Stored Procedures (Sproc)

Create and call a T-SQL stored procedure based on a R function
library(sqlmlutils)

spPredict <- function(inputDataFrame) 
{
    library(RevoScaleR)
    model <- rxLinMod(ArrDelay ~ CRSDepTime, inputDataFrame)
    rxPredict(model, inputDataFrame)
}

# For Linux SQL Server, you must specify the ODBC Driver and the username/password because there is no Trusted_Connection/Implied Authentication support yet.
# connection <- connectionInfo(driver= "ODBC Driver 13 for SQL Server", database="AirlineTestDB", uid = "username", pwd = "password")

connection <- connectionInfo(database="AirlineTestDB")
inputParams <- list(inputDataFrame = "Dataframe")

name = "prediction"

createSprocFromFunction(connectionString = connection, name = name, func = spPredict, inputParams = inputParams)
stopifnot(checkSproc(connectionString = connection, name = name))

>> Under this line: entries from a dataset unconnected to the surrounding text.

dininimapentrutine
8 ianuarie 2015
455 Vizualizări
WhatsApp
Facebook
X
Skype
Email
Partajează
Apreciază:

predictions <- executeSproc(connectionString = connection, name = name, inputDataFrame = "select ArrDelay, CRSDepTime, DayOfWeek from airline5000")
stopifnot(nrow(predictions) == 5000)

dropSproc(connectionString = connection, name = name)

Package Management

Package management with sqlmlutils is supported in SQL Server 2019 CTP 2.4 and later.
Install and remove packages from the SQL database
library(sqlmlutils)

# For Linux SQL Server, you must specify the ODBC Driver and the username/password because there is no Trusted_Connection/Implied Authentication support yet.
# connection <- connectionInfo(driver= "ODBC Driver 13 for SQL Server", database="AirlineTestDB", uid = "username", pwd = "password")

connection <- connectionInfo(database="AirlineTestDB")

# install glue on sql database
pkgs <- c("glue")
sql_install.packages(connectionString = connection, pkgs, verbose = TRUE, scope="PUBLIC")

# confirm glue is installed on sql database
r <- sql_installed.packages(connectionString = connection, fields=c("Package", "LibPath", "Attributes", "Scope"))
View(r)

# use glue on sql database
useLibraryGlueInSql <- function()
{
    library(glue)

    name <- "Fred"
    age <- 50
    anniversary <- as.Date("1991-10-12")
    glue('My name is {name},',
         'my age next year is {age + 1},',
         'my anniversary is {format(anniversary, "%A, %B %d, %Y")}.')
}

result <- executeFunctionInSQL(connectionString = connection, func = useLibraryGlueInSql)
print(result)

# remove glue from sql database
sql_remove.packages(connectionString = connection, pkgs, scope="PUBLIC")
Install using a local file (instead of from CRAN)

To install from a local file, add "repos=NULL" to sql_install.packages. Testing and uninstall can be done the same way as above.

library(sqlmlutils)

# For Linux SQL Server, you must specify the ODBC Driver and the username/password because there is no Trusted_Connection/Implied Authentication support yet.
# connection <- connectionInfo(driver= "ODBC Driver 13 for SQL Server", database="AirlineTestDB", uid = "username", pwd = "password")

connection <- connectionInfo(database="AirlineTestDB")

# install glue on sql database
pkgPath <- "C:\\glue_1.3.0.zip"
sql_install.packages(connectionString = connection, pkgPath, verbose = TRUE, scope="PUBLIC", repos=NULL)

Notes for Developers

Running the tests on a local machine

  1. Make sure a SQL database with an updated ML Services R is running on localhost.
  2. Restore the AirlineTestDB from the .bak file in this repo
  3. Make sure Trusted (Windows) authentication works for connecting to the database

Notable TODOs and open issues

  1. Output Parameter execution did not work with RODBCext. Check whether they work with odbc package.